**Task prompt:** Retype precisely the section of the data that starts at the line containing "X60960000Y-107950000D01*" and runs to its final line, ends included.

*** Begin section ***

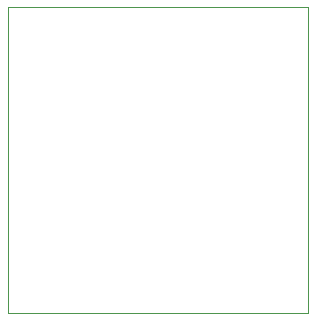
<source format=gm1>
G04 #@! TF.GenerationSoftware,KiCad,Pcbnew,(5.0.1)-3*
G04 #@! TF.CreationDate,2018-12-06T00:17:23+01:00*
G04 #@! TF.ProjectId,air602bob,616972363032626F622E6B696361645F,rev?*
G04 #@! TF.SameCoordinates,Original*
G04 #@! TF.FileFunction,Profile,NP*
%FSLAX46Y46*%
G04 Gerber Fmt 4.6, Leading zero omitted, Abs format (unit mm)*
G04 Created by KiCad (PCBNEW (5.0.1)-3) date 06/12/2018 00:17:23*
%MOMM*%
%LPD*%
G01*
G04 APERTURE LIST*
%ADD10C,0.015000*%
G04 APERTURE END LIST*
D10*
X86360000Y-107950000D02*
X60960000Y-107950000D01*
X86360000Y-82042000D02*
X86360000Y-107950000D01*
X60960000Y-82042000D02*
X86360000Y-82042000D01*
X60960000Y-107950000D02*
X60960000Y-82042000D01*
M02*

</source>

*** End section ***

**Response to this task:**
X60960000Y-107950000D01*
X86360000Y-82042000D02*
X86360000Y-107950000D01*
X60960000Y-82042000D02*
X86360000Y-82042000D01*
X60960000Y-107950000D02*
X60960000Y-82042000D01*
M02*

</source>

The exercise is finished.